Gift of the Magi & Double Bastard in the Rye


I trust that all of you had a merry Christmas and are all set for a happy and prosperous new year.  Christmas at Mac’s Brew Pub was truly a joy this year, and we are grateful for so much.  I received these two beers for Christmas from my daughters.  Both are special release beers so I thought I should post these reviews right away while they are still available in stores.  Please read responsibly.

Gift of the Magi: The Lost Abbey, San Marcos, CA.  12% ABV.
The Lost Abbey is the Belgian brewing arm of Port Brewing in San Marcos (San Diego).  Although Belgian style beers are not my favorite, I do enjoy some Belgian styles.  Gift of the Magi is a “Biere de Garde” (“beer for keeping” = extended conditioning/aging) – a strong, farmhouse style pale ale.  This beer is only available around Christmas time.

Gift of the Magi pours a hazy copper/amber color with 1″ thick creamy off white head.  The head persists for several minutes before it fades to a substantial ring around the perimeter.  The aroma is sweet with hints of toffee and raisin.  The flavor follows suit – sweet, dark fruit, raisin, and toffee.  It transitions to a bitterness with some caramel, followed by a bitter hoppy finish and finally fades to a slight bitter coffee aftertaste.

This is bottle conditioned with Brettanomyces, which gives it those barnyard notes typical of a farmhouse style ale.  The body is medium, leaning toward heavy, but the carbonation is high, which keeps this beer from being too syrupy.  The alcohol content, at 12%, is high, but is not at all noticeable in the flavor.  Although not evident on the palate, the alcohol packs a wallop – it hit me before I was through my first pint.

• [Data section]
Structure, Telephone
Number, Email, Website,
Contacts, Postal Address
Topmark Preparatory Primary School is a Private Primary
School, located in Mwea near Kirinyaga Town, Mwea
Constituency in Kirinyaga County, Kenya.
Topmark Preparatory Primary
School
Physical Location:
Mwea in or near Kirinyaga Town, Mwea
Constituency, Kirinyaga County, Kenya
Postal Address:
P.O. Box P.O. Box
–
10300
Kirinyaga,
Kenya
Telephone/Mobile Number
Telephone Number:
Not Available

==

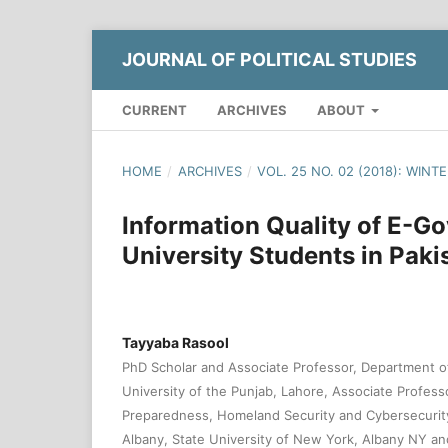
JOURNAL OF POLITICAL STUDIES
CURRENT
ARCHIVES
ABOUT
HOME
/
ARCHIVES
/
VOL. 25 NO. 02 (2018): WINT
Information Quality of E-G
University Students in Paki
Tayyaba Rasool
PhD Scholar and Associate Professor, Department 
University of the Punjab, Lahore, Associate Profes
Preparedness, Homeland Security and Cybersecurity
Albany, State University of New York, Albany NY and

---

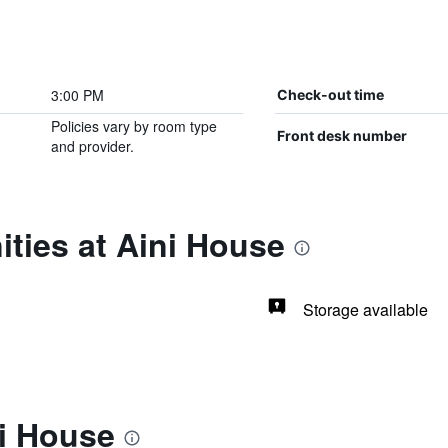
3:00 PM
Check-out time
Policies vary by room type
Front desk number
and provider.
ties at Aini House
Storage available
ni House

• [Things to do]
1. In the beer review, what is Gift of the Magi bottle conditioned with?
2. Pick up the beer review after its last sentence and keep writing it.

• [Results for each task]
1. Brettanomyces.

2.
Gift of the Magi is very drinkable, in spite of the high alcohol content.  Be careful, however, it gets  you there quickly.  This beer is currently available and I highly recommend it.  Don’t wait too long, however, supplies are limited and it won’t be available again until late next year.  I sampled from a 750 ml corked bottle that I received for Christmas from Kristen and David.  Gift of the Magi is a wise choice, and fit for a King, I must say!

Double Bastard in the Rye (2015): Stone Brewing, Escondido, CA.  12.7% ABV.
According to the bottle, Double Bastard in the Rye is a, “close relative” of Stone’s Southern Charred (see my review posted September 28, 2014), which is Double Bastard Ale aged in bourbon barrels.  I would have to agree there is a lot of similarity between the two, but Double Bastard in the Rye is aged in Templeton Rye Whiskey barrels as opposed to bourbon barrels.

Double Bastard in the Rye pours an opaque dark amber with very little head.  The little bit of foam present fades rapidly to a very thin ring at the edge, which leaves no lacing.  The aroma is Double Bastard Ale – malty, sweet, toffee – with some vanilla.

The initial flavor sensation is bitter, but then vanilla from the rye whiskey barrel immediately kicks in.  It’s sweet and thick, then fades to a bittersweet caramel/toffee flavor that is all Double Bastard.  The bittersweet caramel slowly fades to a vanilla in the aftertaste and then becomes a lingering bitterness.  This has a heavy body with low carbonation, but is not boozy in spite of it’s high alcohol content (12.7%), and is a little easier to drink than the regular Double Bastard.  The hops are evident, though not overwhelming, and help to balance the huge maltiness of this brew.  Double Bastard in the Rye has none of the coconut flavor so evident in Southern Charred, but has more vanilla.  As the beer warms in the glass, the vanilla from the whiskey barrel and the alcohol become more apparent in the aroma and the flavor.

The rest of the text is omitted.